Wireless LAN vendor Meru Networks is axing more than one in 10 of its staff and is considering a sale after warning over its Q4 results.
The NASDAQ-listed outfit revealed last night that Q4 revenues are set to fall between $21m (£13.8m) and $22m, below the previously announced guidance range of $23m to $27m.
Meru said it intends to slash more than 10 per cent of full-time employees in its current Q1 as part of a restructuring drive designed to cut the revenue marker at which it will break even each quarter from $27m to between $21.5m and $22.5m.
Deutsche Bank has been brought in as a financial adviser to "explore strategic options", which could include strategic partnering of its technology or a sale.
"We are disappointed with this performance, yet believe that our technology advantages can be converted into greater market adoption," said Dr Bami Bastani, chief executive of Meru.

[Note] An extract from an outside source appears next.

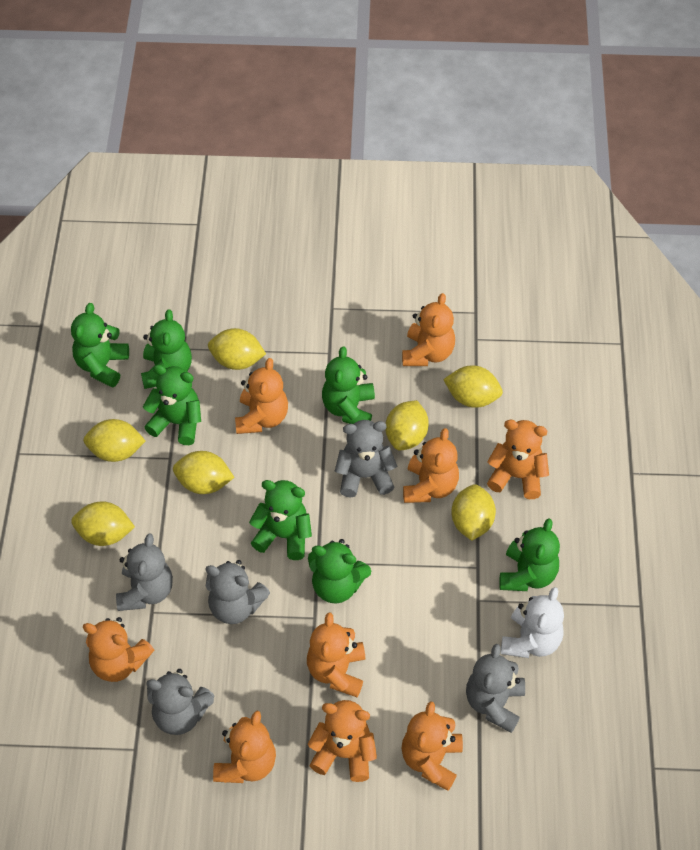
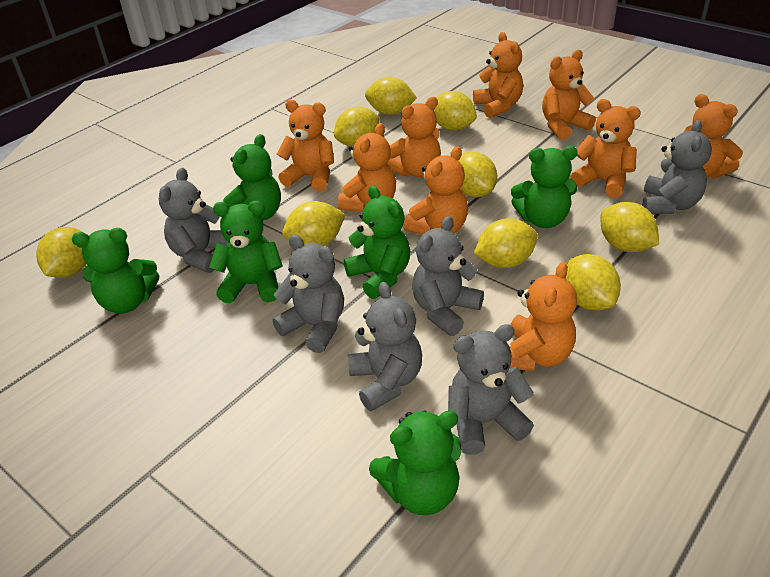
green teddy bear: [71,303,129,388] [141,309,192,389] [143,365,201,445] [249,480,312,560] [308,539,371,604] [322,346,375,424] [499,518,560,591] = 7 -> [72,228,159,314] [209,201,283,303] [223,134,281,220] [344,185,410,299] [369,410,461,515] [511,146,578,228] = 6
grey teddy bear: [116,533,173,611] [146,669,215,735] [206,560,270,624] [335,420,397,498] [466,644,525,733] = 5 -> [159,168,228,273] [272,234,344,353] [348,282,422,411] [412,216,484,336] [448,324,534,455] [642,120,712,214] = 6
white teddy bear: [501,587,564,658] = 1 -> none = 0
yellow lemon: [71,501,135,546] [83,419,145,462] [173,451,234,494] [208,328,266,370] [385,400,429,450] [443,365,503,408] [451,484,496,541] = 7 -> [36,227,86,278] [282,201,345,246] [334,107,380,146] [365,77,417,115] [433,91,477,130] [459,152,497,197] [474,218,538,268] [564,254,621,311] [600,202,659,252] = 9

"We are determined to optimise the mix of partners, channel distribution, and effective direct sales necessary to put the company back on a growth track. Today we have taken a major step in further streamlining the company structure to accelerate decision making, enhance operational efficiencies, and reduce breakeven sales to position the company for profitability."
Last night's announcement comes nine months after one of its investors, Castle Union, called for the vendor to be sold and claimed management there were being overpaid and that Meru had lost ground to peers Ruckus and Aerohive.
Meru's share price currently stands at $3.70, almost seven times less than its February 2011 high of $25.50.